INFORMATION PROVIDED:
* * * * * * *

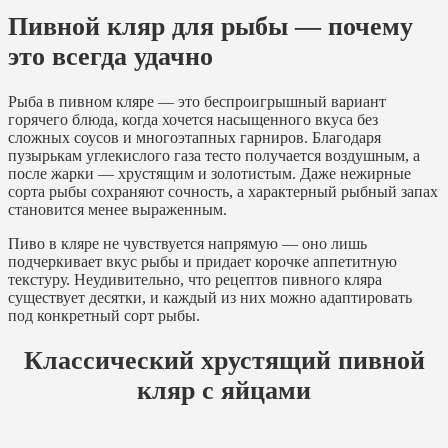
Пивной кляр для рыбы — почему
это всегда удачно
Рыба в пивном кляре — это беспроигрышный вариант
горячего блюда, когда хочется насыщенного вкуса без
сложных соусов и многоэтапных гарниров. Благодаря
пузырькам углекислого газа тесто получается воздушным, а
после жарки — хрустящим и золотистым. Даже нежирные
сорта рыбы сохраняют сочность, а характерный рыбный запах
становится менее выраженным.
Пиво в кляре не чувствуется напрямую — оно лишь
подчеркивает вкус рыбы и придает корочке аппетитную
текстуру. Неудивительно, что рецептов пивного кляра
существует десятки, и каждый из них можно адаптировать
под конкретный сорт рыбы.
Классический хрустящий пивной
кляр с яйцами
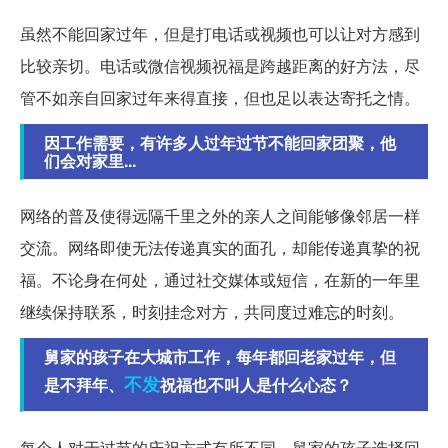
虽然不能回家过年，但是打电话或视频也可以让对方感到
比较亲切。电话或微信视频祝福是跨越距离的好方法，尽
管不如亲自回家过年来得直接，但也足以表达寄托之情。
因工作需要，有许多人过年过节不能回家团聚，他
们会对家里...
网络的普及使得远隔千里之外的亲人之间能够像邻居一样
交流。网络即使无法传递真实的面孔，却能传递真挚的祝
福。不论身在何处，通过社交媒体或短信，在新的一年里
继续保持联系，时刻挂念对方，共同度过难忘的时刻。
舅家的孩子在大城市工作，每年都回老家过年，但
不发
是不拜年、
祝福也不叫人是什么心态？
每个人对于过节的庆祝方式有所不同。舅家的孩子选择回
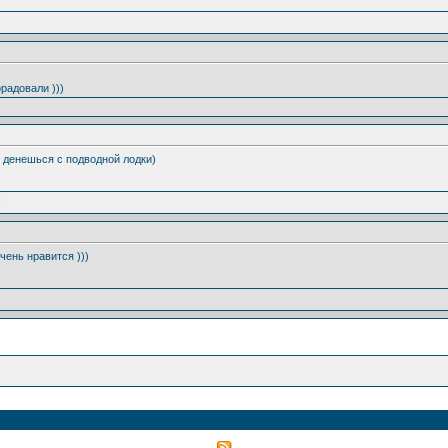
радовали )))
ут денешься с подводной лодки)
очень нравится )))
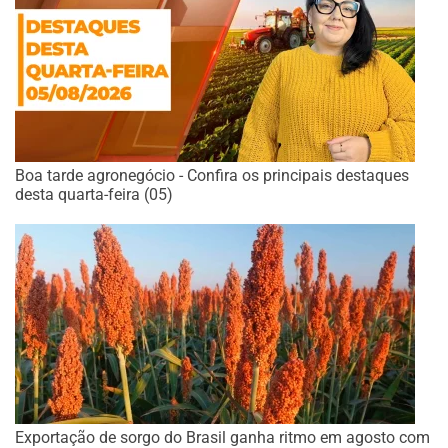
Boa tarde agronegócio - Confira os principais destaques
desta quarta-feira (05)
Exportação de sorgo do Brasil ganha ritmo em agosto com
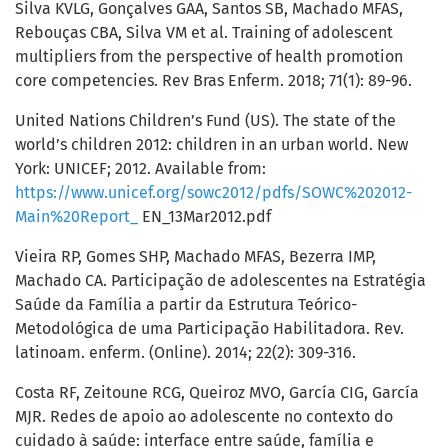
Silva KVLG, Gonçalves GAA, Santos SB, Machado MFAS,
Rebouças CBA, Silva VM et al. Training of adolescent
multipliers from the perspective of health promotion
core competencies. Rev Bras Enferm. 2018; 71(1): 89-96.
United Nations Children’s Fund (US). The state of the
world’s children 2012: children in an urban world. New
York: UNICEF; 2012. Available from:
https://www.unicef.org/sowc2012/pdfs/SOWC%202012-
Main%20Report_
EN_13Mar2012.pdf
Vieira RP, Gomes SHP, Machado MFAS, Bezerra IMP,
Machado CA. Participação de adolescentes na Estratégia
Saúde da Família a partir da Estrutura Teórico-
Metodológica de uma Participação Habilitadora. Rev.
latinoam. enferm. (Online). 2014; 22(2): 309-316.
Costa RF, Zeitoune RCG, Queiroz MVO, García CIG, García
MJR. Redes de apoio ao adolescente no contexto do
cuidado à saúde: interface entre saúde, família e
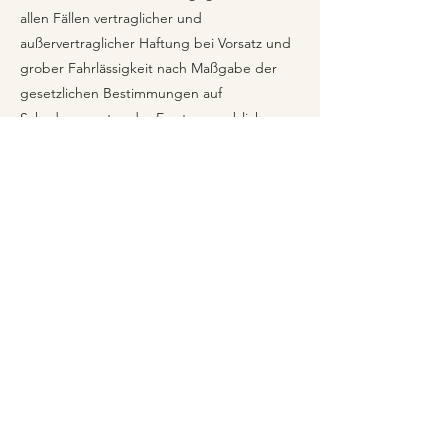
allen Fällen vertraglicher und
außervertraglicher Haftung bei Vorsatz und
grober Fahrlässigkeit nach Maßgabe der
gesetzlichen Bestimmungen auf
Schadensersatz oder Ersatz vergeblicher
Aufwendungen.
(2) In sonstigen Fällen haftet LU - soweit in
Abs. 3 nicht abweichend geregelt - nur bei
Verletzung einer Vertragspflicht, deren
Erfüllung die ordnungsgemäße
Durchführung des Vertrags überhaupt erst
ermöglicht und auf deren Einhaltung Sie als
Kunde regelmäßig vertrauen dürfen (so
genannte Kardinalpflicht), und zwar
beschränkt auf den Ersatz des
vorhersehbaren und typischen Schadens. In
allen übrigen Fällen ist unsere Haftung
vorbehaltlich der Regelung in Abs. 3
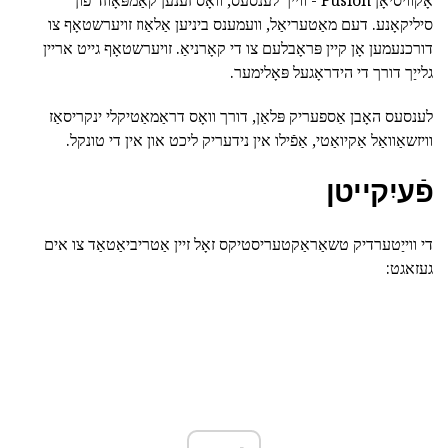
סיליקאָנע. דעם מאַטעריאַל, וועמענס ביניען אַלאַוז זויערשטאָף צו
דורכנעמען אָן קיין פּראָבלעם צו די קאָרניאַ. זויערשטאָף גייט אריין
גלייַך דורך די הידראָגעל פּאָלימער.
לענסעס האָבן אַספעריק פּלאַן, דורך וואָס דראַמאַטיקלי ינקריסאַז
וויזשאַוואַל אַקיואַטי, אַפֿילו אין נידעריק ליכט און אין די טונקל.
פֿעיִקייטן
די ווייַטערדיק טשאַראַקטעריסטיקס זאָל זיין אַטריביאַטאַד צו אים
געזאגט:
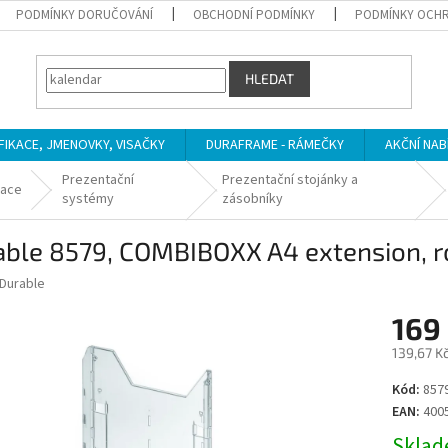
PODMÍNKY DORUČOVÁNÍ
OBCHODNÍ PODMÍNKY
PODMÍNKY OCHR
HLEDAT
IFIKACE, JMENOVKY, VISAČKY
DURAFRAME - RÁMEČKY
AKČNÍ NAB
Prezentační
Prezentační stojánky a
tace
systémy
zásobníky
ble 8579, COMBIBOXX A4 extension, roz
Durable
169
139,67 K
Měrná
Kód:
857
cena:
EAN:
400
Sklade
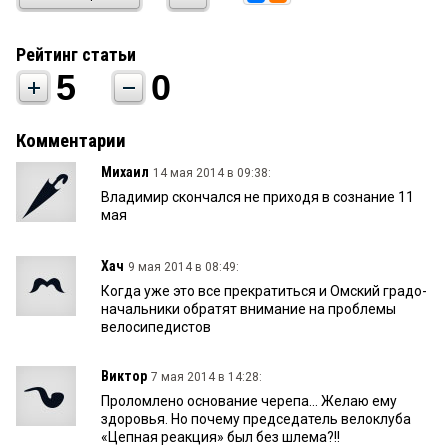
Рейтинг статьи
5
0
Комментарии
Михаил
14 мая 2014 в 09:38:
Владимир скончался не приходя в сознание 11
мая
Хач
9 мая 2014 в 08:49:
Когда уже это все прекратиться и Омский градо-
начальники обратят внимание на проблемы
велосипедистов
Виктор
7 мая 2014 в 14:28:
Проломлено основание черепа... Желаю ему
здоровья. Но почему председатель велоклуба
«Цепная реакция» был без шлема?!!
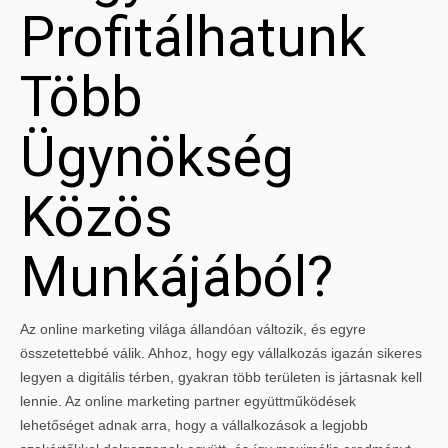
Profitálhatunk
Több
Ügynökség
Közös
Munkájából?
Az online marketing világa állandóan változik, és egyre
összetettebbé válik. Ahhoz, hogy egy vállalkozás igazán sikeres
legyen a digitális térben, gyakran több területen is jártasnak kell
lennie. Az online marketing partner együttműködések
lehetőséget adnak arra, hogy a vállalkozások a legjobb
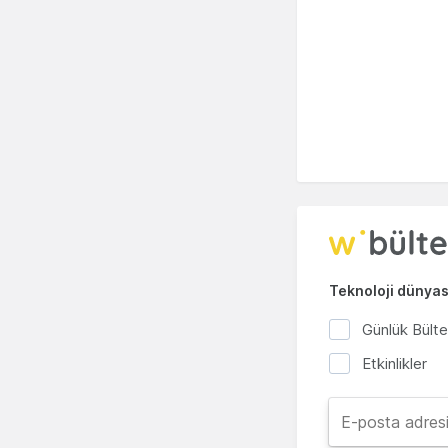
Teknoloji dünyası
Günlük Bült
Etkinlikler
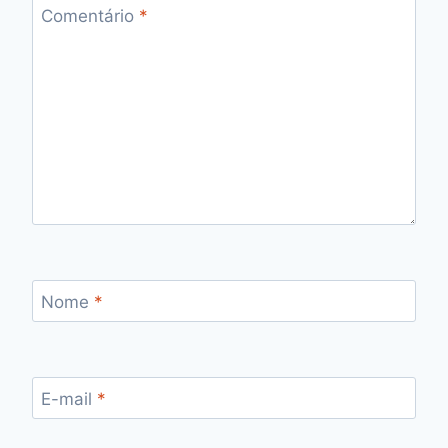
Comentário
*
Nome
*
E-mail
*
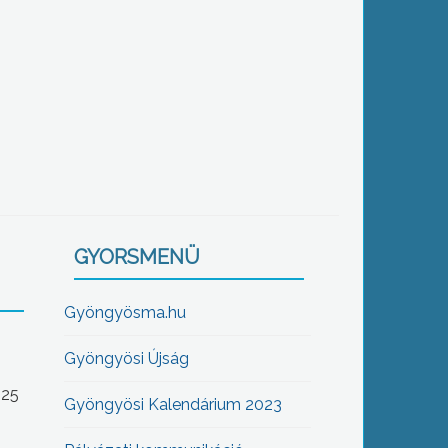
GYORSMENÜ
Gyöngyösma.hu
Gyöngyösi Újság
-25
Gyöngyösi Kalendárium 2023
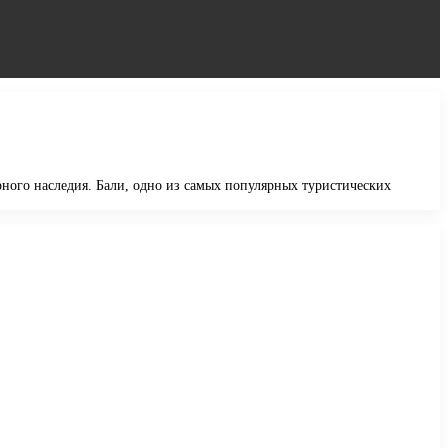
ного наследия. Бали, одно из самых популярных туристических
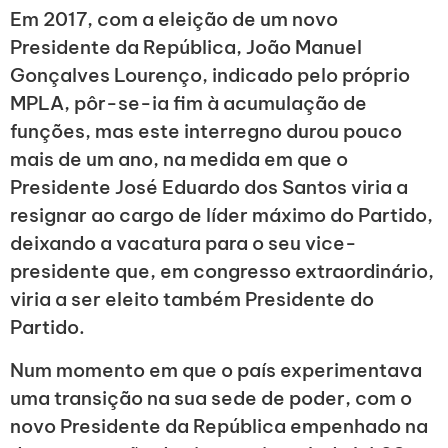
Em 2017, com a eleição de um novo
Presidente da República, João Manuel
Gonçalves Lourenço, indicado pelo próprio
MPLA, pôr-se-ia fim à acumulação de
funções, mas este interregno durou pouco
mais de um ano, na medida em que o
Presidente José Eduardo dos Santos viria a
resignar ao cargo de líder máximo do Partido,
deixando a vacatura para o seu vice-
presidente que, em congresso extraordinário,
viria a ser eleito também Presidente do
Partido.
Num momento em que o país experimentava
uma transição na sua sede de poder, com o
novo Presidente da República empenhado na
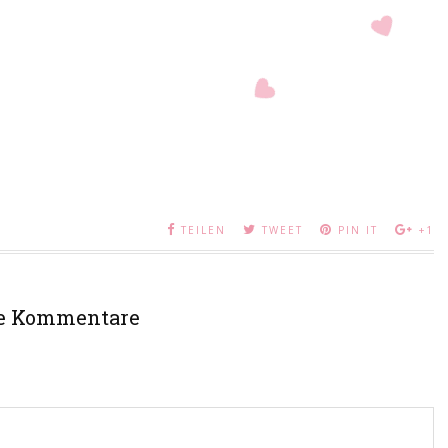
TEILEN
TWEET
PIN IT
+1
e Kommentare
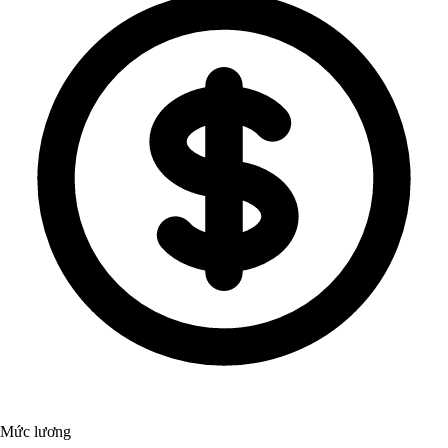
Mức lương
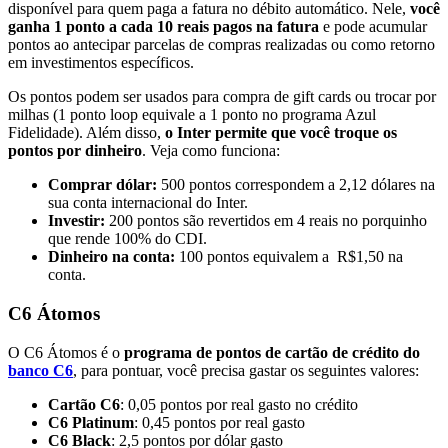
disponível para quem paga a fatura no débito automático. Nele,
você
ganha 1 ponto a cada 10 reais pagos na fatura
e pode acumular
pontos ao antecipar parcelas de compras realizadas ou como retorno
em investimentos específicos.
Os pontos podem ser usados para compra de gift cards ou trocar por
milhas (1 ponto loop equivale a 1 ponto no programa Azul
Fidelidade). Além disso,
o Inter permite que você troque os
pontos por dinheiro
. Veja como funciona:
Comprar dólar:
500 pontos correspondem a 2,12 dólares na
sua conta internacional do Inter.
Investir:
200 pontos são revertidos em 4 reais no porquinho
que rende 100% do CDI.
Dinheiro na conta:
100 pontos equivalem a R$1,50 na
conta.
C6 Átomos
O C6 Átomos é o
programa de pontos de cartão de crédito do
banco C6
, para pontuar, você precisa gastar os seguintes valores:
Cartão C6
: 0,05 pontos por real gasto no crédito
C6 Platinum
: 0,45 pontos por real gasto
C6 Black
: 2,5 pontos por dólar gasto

* * * * * * *

BRIEF: Among the lines above, the ones holding the word "conta" must be counted; only that count is to be given.

RESPONSE TO THIS TASK: 3